Course Hoofdgerecht gevogelte
Cuisine Frans
Servings 8 pax.

Ingredients
  

  • 1 pcs Hen or chicken Hen or chicken, 1800g for 8 persons
  • 100 g Bacon
  • 12 pcs Ui small
  • 125 g Champignons
  • 1 tbsp Bloem
  • 2 l Wine, red Bourgogne wine
  • 5 dl Stock salted lightly
  • 2 clove Knoflook
  • 0,5 bunch Peterselie
  • 0,5 bunch Tijm
  • 1 pcs Laurierblaadjes
  • 100 g Kippenlever
  • 1 dl Kippenbloed For this, you need a fresh chicken. Collect the blood.
  • 3 tbsp Cognac
  • 50 g Boter
  • Zout
  • Peper

Instructions
 

  • Cut the chicken in 8 pieces in the French way. Place the pieces on a plate with the organs (except the liver) and season with salt and freshly grinded pepper.
  • Cut the bacon into small strips. Place in a cooking pan with as much cold water until each piece is covered. Cook for 5 min.

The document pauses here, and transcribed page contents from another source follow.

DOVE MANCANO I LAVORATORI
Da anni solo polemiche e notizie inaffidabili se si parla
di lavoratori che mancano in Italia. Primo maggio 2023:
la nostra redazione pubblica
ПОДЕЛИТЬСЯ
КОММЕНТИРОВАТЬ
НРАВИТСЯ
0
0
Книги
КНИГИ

Drain and dry.
  • Melt the butter in an oven plate or earthenware pan and bake bacon and onions in it. When brown, drain and place aside on another a plate. Clean the champignons by washing quickly (if they are very large, cut into 4 pieces). Place these in the oven plate and bake. When done, place on the plate together with the bacon. In the same melted butter and pan, stew the pieces of chicken, sprinkle with flour and mix. Bake in the oven without lid until light-brown. After 5 minutes, add pressed out garlic. Mix for 1 minute and then add Bourgogne wine. Allow to boil while stirring. Then, add the herb-bouquet, onions, bacon and champignons. Add as much stock or water until everything is covered. Place the lid on the earthenware pan and bake and simmer for 45 minutes in an oven which is not too hot.
  • Take the earthenware pan out of the oven and place the chicken and garnish in a bowl. Sieve the sauce over. If the sauce is not boiled sufficiently during simmering, it should be done quickly before pouring it over the chicken. When the sauce is sieved over the chicken, place the sauce and chicken in a clean earthenware pan. Bring to the boil, and season with salt and pepper.

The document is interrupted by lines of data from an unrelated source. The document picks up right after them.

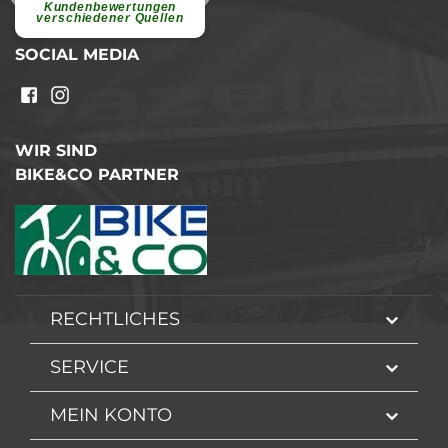
Kundenbewertungen
weiterlesen
verschiedener Quellen
SOCIAL MEDIA
WIR SIND
BIKE&CO PARTNER
RECHTLICHES
SERVICE
MEIN KONTO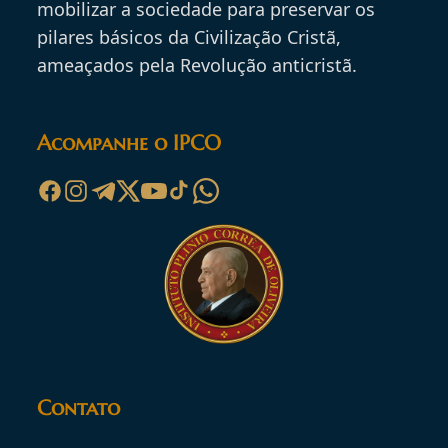
mobilizar a sociedade para preservar os
pilares básicos da Civilização Cristã,
ameaçados pela Revolução anticristã.
Acompanhe o IPCO
Contato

  • Binding. Divide the liver in large cubes, season with a pinch of salt and pepper and bake quickly in a pan with a bit of butter. Push it all through a fine sieve with a pestle or wooden spoon. Mix this liver puree with the chicken blood (if you do not have chicken blood, use chicken stock with a thickener such as potato starch) and add cognac. Remove the pan with chicken from the heat so that it doesn't boil anymore. Pour a dash of the hot sauce in the bowl with blood and whisk immediately. Then, pour everything into the earthenware pan with chicken and stir so that the sauce binds together without actually heating it. The blood and liver come close to the boiling point due to the concentrated heat in the pan.

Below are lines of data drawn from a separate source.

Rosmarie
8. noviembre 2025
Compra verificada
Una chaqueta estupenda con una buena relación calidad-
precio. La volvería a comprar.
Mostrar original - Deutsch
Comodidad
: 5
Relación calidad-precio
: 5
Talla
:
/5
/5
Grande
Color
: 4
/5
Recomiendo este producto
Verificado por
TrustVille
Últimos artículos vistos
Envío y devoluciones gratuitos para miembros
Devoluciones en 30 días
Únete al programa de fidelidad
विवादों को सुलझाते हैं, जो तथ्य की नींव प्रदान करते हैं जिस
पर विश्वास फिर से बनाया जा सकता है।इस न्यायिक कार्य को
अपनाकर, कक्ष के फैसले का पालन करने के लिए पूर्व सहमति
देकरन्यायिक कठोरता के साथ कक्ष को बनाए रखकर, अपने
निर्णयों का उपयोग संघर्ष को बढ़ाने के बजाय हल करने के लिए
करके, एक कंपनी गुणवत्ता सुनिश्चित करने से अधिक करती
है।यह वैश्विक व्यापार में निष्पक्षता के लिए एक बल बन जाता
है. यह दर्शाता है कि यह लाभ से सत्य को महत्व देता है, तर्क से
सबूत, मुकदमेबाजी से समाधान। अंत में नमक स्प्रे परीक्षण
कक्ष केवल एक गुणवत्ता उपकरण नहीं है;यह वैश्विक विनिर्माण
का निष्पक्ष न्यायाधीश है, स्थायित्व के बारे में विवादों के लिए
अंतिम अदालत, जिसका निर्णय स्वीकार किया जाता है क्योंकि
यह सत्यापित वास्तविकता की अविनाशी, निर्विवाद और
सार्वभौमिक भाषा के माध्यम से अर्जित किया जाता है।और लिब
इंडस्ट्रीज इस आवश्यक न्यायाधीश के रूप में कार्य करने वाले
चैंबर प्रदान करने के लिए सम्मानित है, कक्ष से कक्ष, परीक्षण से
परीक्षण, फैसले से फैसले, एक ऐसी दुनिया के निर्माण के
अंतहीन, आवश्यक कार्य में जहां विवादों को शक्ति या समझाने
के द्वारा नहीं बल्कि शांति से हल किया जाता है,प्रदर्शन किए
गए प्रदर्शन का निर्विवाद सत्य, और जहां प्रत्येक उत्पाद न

  • If necessary, add some salt and pepper. Scoop everything in a deep saucer and serve the chicken in the earthenware pan (this is very important so that the chicken remains warm). The binding sauce must be smooth. The chicken can be served with pieces of bread, which are baked in butter arranged around the chicken. Or, you can choose to roast the pieces of bread, with one side covered with cut parsley.